Brothers Want To Sue Catholic Church For Long-Ago Sexual Abuse
Two brothers want the state Supreme Court to let them sue the Catholic Church for negligence over sexual abuse they suffered at the hands of a priest 24 years ago because their “repressed memory” of the episode was only recently overcome.
The Roman Catholic Diocese of Boise, however, contends that the time for filing a lawsuit is past and even if it was not the church itself had nothing to do with the circumstances that resulted in the alleged abuse.
“These plaintiffs could have filed a lawsuit immediately,” Stanley Welsh, the attorney for the diocese, told the high court on Friday. “The time has run.”
But Allen Ellis, who represents Russell and Martin Bonner, maintained the abuse was so traumatic when it occurred in 1971 that the boys, then 10 and 11, just wiped it from their minds. Under the law, Ellis argued, they had no justification to sue then because they were not harmed since they had blanked the incident out. It was only after they finally remembered the alleged abuse that the damage occurred and they could justifiably sue.
Justice Byron Johnson repeatedly questioned Ellis on the fact that under the law the damage was done when the abuse occurred, no matter how traumatic it was, and that was the beginning of the two-year period within which a suit had to be filed.
“Events that are traumatic obviously are known at the time they occur,” Ellis agreed. “But because of the youth of the victims, they are put on the shelf.”
“They have no objective ability to assess their damage because of the repressed memory,” he said. “The child may not have realized that was wrong until he woke up as a 26-year-old man.”

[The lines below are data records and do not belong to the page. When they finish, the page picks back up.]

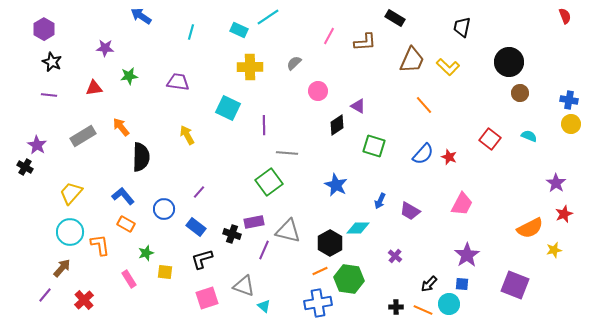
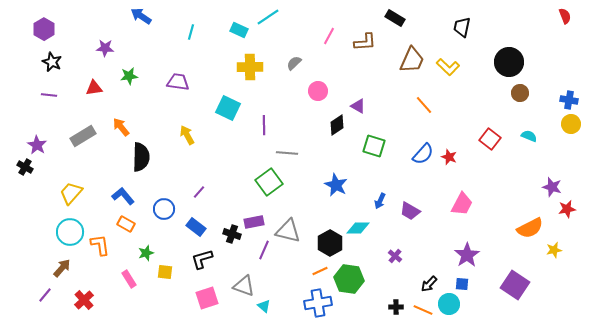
purple star at (556, 183): moved 4 px left, 4 px down; rotated 18 degrees counterclockwise
red star at (564, 214): moved 3 px right, 5 px up; rotated 12 degrees clockwise
purple square at (515, 285): rotated 12 degrees clockwise
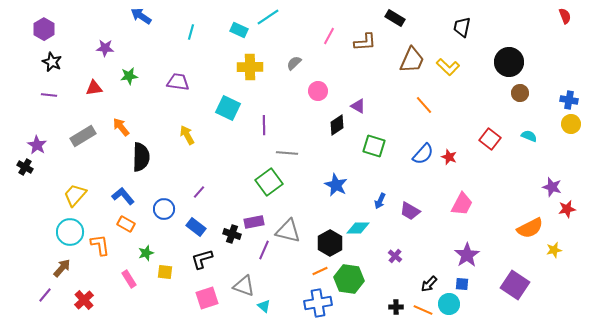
yellow trapezoid at (71, 193): moved 4 px right, 2 px down
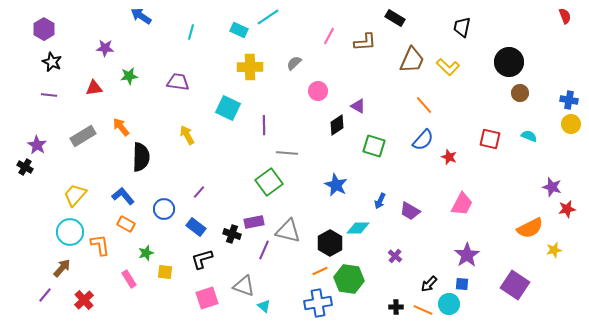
red square at (490, 139): rotated 25 degrees counterclockwise
blue semicircle at (423, 154): moved 14 px up
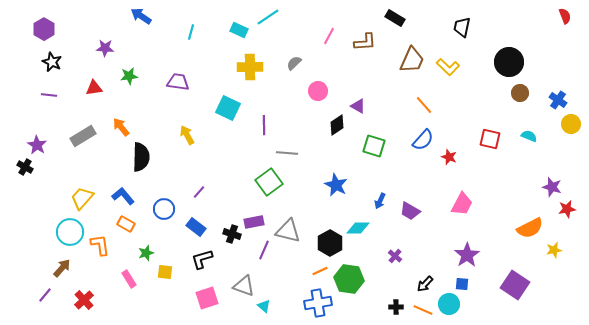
blue cross at (569, 100): moved 11 px left; rotated 24 degrees clockwise
yellow trapezoid at (75, 195): moved 7 px right, 3 px down
black arrow at (429, 284): moved 4 px left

The case, which the court took under advisement, involves a priest identified during the arguments as Father Luke, who allegedly fondled the boys while living in the home of the Bonner family during the spring and early summer of 1971. The diocese expelled him on July 27, 1971.
But for all the talk about repressed memory, Welsh argued that documents supplied by the diocese showed that the Bonners’ sister, brother and mother were all aware of the alleged abuse when it was occurring and could have sued then.
And even Ellis admitted that if the Supreme Court would overturn the lower court decision and allow the brothers to press their suit against the church, “there will be a very serious question as to the credibility of the plaintiffs.”
For now, however, he told the court that their contention of repressed memory, and its declaration as a legitimate psychiatric phenomenon by experts, must be taken at face value.
Even at that, Welsh countered, if any abuse occurred, it occurred outside the scope of the priests employment with the diocese and so the diocese cannot be held as negligent.